Problem requirements ▸ With all images left out, restate the records below exactly as written.

──────── Data to use

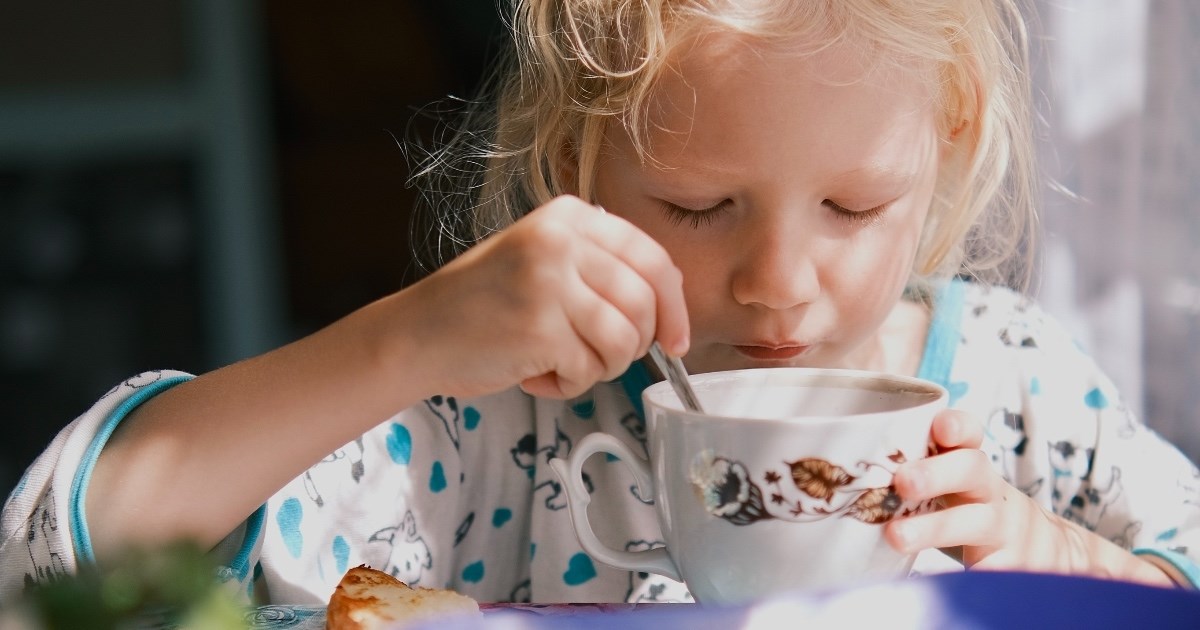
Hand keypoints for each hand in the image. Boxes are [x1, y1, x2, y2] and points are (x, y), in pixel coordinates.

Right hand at [396, 195, 688, 398]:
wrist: (417, 334)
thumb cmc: (482, 307)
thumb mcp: (543, 261)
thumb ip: (599, 268)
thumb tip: (668, 306)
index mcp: (568, 216)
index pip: (652, 257)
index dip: (674, 305)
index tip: (676, 339)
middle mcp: (561, 240)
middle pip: (645, 302)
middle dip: (635, 345)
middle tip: (601, 358)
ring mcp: (550, 282)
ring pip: (625, 340)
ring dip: (601, 368)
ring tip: (563, 364)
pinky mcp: (540, 327)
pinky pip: (591, 370)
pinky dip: (570, 386)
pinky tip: (536, 374)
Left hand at [884, 410, 1174, 584]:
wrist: (1043, 550)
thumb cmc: (972, 512)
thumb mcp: (953, 488)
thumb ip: (910, 476)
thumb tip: (836, 475)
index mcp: (970, 466)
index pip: (969, 434)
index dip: (957, 426)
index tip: (939, 428)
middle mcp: (990, 491)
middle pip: (972, 471)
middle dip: (937, 474)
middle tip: (902, 483)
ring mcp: (1005, 529)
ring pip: (974, 523)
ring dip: (934, 529)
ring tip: (896, 537)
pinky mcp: (1010, 567)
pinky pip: (989, 570)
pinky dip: (965, 575)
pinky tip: (937, 581)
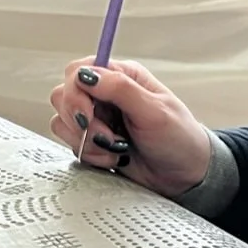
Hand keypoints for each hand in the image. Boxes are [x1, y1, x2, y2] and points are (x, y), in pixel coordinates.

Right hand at [47, 58, 213, 197]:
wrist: (183, 176)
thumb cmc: (178, 139)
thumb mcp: (154, 111)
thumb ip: (120, 89)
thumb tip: (87, 75)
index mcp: (121, 76)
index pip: (78, 71)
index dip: (75, 92)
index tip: (88, 115)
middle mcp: (105, 94)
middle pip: (63, 95)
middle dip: (80, 121)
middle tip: (106, 137)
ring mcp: (97, 118)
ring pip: (63, 121)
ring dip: (86, 141)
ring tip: (116, 149)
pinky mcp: (92, 141)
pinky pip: (71, 143)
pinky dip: (89, 154)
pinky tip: (113, 158)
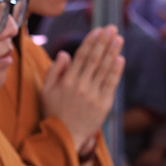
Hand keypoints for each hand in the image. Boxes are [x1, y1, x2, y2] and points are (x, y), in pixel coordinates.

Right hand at [41, 26, 124, 151]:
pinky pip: (111, 84)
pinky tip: (120, 58)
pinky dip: (116, 70)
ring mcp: (94, 95)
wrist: (64, 137)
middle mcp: (81, 87)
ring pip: (104, 69)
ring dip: (112, 52)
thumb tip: (65, 54)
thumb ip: (54, 71)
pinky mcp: (104, 104)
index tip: (98, 30)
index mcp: (67, 82)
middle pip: (95, 59)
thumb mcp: (46, 91)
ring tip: (118, 38)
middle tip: (111, 28)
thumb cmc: (53, 112)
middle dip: (104, 42)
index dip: (90, 42)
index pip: (81, 57)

────────────────

Solution ▸
Hand keypoints for each hand in the image. Boxes are [x1, y1, x2, y2] and points are (x, y), in pixel coordinates.

Right hand at [396, 195, 688, 398]:
wrist: (417, 334)
thumb cmc: (482, 307)
thumb mcp: (543, 261)
thumb ip: (599, 268)
thumb tip: (668, 306)
index mcp: (568, 216)
index pip: (652, 257)
index dip: (674, 305)
index tip: (676, 339)
middle mcp: (561, 240)
middle pip: (645, 302)
middle dip: (635, 345)
middle tip: (601, 358)
ring mcp: (550, 282)
ring pip: (625, 340)
ring dip: (601, 368)
ring tip: (563, 364)
pinky mcp: (540, 327)
pinky pip: (591, 370)
pinky dip: (570, 386)
pinky tip: (536, 374)
Left hand at [884, 410, 1174, 584]:
wrist: (1043, 550)
thumb cmc: (972, 512)
thumb mcp: (953, 488)
thumb ip: (910, 476)
thumb tip: (836, 475)
index mcp: (970, 466)
index pip: (969, 434)
index dip: (957, 426)
index tip: (939, 428)
middle mcp: (990, 491)
middle pip: (972, 471)
middle dip: (937, 474)
middle tip: (902, 483)
ring mcp: (1005, 529)
ring pip: (974, 523)
ring dip: (934, 529)
ring tip: (896, 537)
pinky mcp: (1010, 567)
pinky pip: (989, 570)
pinky dip: (965, 575)
pinky tip: (937, 581)
Hand keypoints for each hand in the image. Boxes are [x1, y1, x2, y2] and points are (x, y), in pixel coordinates.

Right hand at [47, 58, 213, 197]:
wrist: (183, 176)
thumb cmc: (178, 139)
thumb mcp: (154, 111)
thumb ip: (120, 89)
thumb tip: (87, 75)
index mcp: (121, 76)
index pip: (78, 71)
index dip: (75, 92)
index tip: (88, 115)
middle mcp: (105, 94)
middle pip: (63, 95)
middle dip: (80, 121)
middle tip: (106, 137)
ring mcp: (97, 118)
ring pip: (63, 121)
ring dip: (86, 141)
ring tip: (116, 149)
pinky mcp: (92, 141)
pinky pip: (71, 143)
pinky dip: (89, 154)
pinky tip: (113, 158)
Hand keypoints for each hand in the image. Boxes are [x1, y1, x2, y2] and points are (x, y), in pixel coordinates.

Right hand at [41, 26, 124, 151]:
pinky pip: (111, 84)
pinky tip: (120, 58)
pinky dip: (116, 70)
ring mcp: (94, 95)
wrist: (64, 137)
middle mcp: (81, 87)
ring pip: (104, 69)
ring dip: (112, 52)
thumb tip: (65, 54)
thumb ip: (54, 71)
pinky mcp: (104, 104)
index tip: (98, 30)
index mcp: (67, 82)
middle pip: (95, 59)
thumb mcp: (46, 91)
ring tip: (118, 38)
middle tip: (111, 28)
thumb cmc: (53, 112)
middle dip: (104, 42)
index dip: (90, 42)
index pip: (81, 57)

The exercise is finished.